Many people believe that the higher MTBF figure the more reliable system they get. Sounds logical, right? However, it is not as simple as it sounds and you should be very careful and eventually also take things with a bit of salt.

First of all, there is a problem with the definition. So many specifications ask for MTBF value to be stated in the quotation, but so few also specify how the figure shall be obtained. Neither they refer to a standard that would provide a guideline for calculation. What does it practically mean? You get figures from manufacturers that are completely incomparable! While one vendor uses calculation based on reliability of each individual component inside the product or system, other vendor uses so called ‘field experience’. At first this sounds very attractive, but looking a bit closer several questions arise. Are all failures reported back to the manufacturer? During warranty this might be true, but once the warranty expires..? I seriously doubt. Customer might have spare parts and repair the defect himself. Also, if the spare parts are not very unique, the customer can buy them without noticing the equipment manufacturer. Therefore, field experience values tend to be a bit too optimistic!

Further, you shall get the definition from the vendor about what failures count for MTBF figures and what do NOT count. Did you know that failures related to design are usually excluded? Well, this is an essential fact you shall verify. A bad-designed product with many field issues might look great in terms of MTBF while a highly reliable and robust product would look worse due to few minor issues. Is that fair?

Customers with strong focus on reliability (like military) have their own standards that are extremely strict and define exactly how to calculate the figures. They would immediately doubt some non-realistic figures. However, if not explicitly requested, no one would normally follow these standards as they inherently give low (conservative) MTBF values and make your product look somewhat less cool.

You shall be extremely careful when comparing the reliability figures! As said in German language, ‘paper is patient’. The vendor can polish the figures to look very attractive on paper. Are these values typical or are they project specific? Are they binding or non-binding? What does a non-binding value tell you? An indication? Can you start something with that?
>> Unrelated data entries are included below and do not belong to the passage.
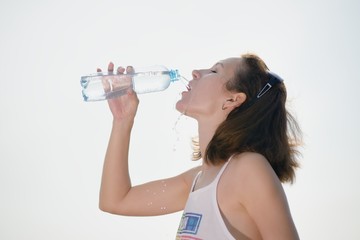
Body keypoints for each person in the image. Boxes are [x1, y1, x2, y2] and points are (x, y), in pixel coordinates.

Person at [98, 54, 302, 240]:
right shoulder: (198, 180)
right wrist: (122, 121)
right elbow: (115, 200)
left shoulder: (248, 169)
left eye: (214, 71)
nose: (196, 72)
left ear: (233, 100)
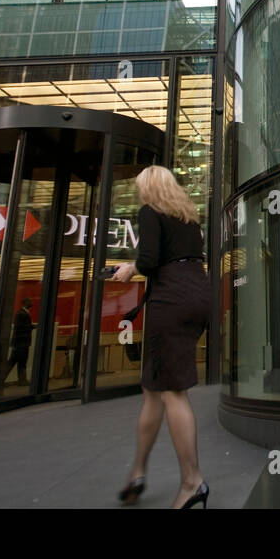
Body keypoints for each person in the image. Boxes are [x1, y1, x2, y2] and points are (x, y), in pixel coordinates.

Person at [113, 166, 212, 509]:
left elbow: (150, 260)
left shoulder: (149, 211)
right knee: (153, 390)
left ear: (149, 189)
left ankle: (192, 482)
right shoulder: (188, 216)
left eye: (140, 187)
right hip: (197, 292)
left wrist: (130, 268)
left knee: (171, 391)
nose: (139, 193)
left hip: (170, 299)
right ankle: (137, 472)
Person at [5, 298, 33, 386]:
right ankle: (22, 380)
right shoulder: (22, 314)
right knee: (16, 362)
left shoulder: (21, 313)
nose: (31, 303)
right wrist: (30, 327)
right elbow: (20, 328)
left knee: (17, 362)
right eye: (30, 302)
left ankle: (22, 380)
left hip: (19, 343)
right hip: (21, 343)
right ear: (25, 303)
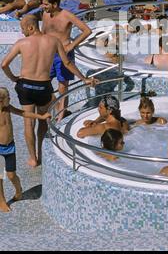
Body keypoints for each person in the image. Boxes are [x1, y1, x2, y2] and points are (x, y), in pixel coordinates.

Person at [1, 15, 96, 167]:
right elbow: (66, 62)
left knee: (28, 123)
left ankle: (33, 159)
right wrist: (83, 78)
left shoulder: (22, 43)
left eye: (23, 29)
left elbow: (4, 64)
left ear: (31, 27)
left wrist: (13, 78)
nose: (23, 32)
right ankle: (41, 151)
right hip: (43, 87)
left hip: (25, 86)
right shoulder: (54, 41)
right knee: (42, 120)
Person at [41, 0, 92, 120]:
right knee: (43, 83)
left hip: (63, 54)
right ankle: (59, 109)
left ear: (55, 4)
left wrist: (72, 45)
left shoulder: (67, 15)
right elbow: (43, 33)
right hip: (48, 54)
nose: (43, 6)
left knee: (63, 87)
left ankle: (60, 118)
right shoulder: (45, 14)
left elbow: (87, 30)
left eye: (46, 4)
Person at [0, 87, 50, 212]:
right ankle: (2, 201)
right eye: (8, 98)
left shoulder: (8, 108)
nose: (10, 99)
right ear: (0, 100)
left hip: (10, 146)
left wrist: (41, 116)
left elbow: (23, 113)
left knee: (12, 175)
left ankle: (19, 190)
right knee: (0, 176)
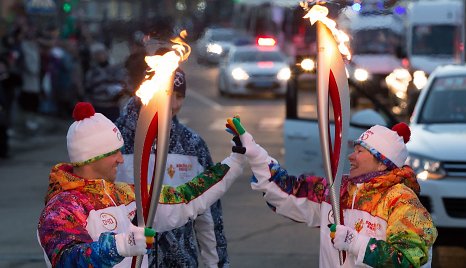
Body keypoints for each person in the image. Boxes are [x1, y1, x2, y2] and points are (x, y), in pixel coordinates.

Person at [37, 102, 246, 267]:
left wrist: (234, 162)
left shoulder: (126, 195)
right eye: (114, 153)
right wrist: (119, 246)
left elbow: (186, 198)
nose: (121, 159)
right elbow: (67, 260)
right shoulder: (61, 209)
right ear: (91, 158)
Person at [226, 117, 438, 268]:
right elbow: (289, 190)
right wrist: (255, 154)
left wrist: (356, 242)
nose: (351, 157)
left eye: (359, 151)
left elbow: (409, 261)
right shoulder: (337, 192)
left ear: (383, 163)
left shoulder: (402, 202)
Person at [115, 65, 230, 267]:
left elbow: (209, 213)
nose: (175, 104)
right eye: (169, 94)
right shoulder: (116, 140)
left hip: (181, 261)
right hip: (127, 260)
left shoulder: (192, 145)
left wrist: (217, 263)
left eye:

If you like the MTBF figure and it is not just an additional array in your datasheet to be filled in, consider specifying a proper definition and guideline how this figure shall be obtained. And if reliability and availability really matters to you, we recommend to request contractually guaranteed availability of your system or the main system components (at least during warranty period, optionally also throughout the lifecycle) including applicable penalties/liquidated damages. It shall force the supplier to use figures he is confident about. Otherwise the whole exercise does not bring too much added value.

Worst thing you can do is to disqualify a high quality manufacturer that is being honest and conservative by comparing his product with other vendor providing some science fiction figures without solid base. Unfortunately, such practice still happens and it is hard work to change it. You can contribute to such a change!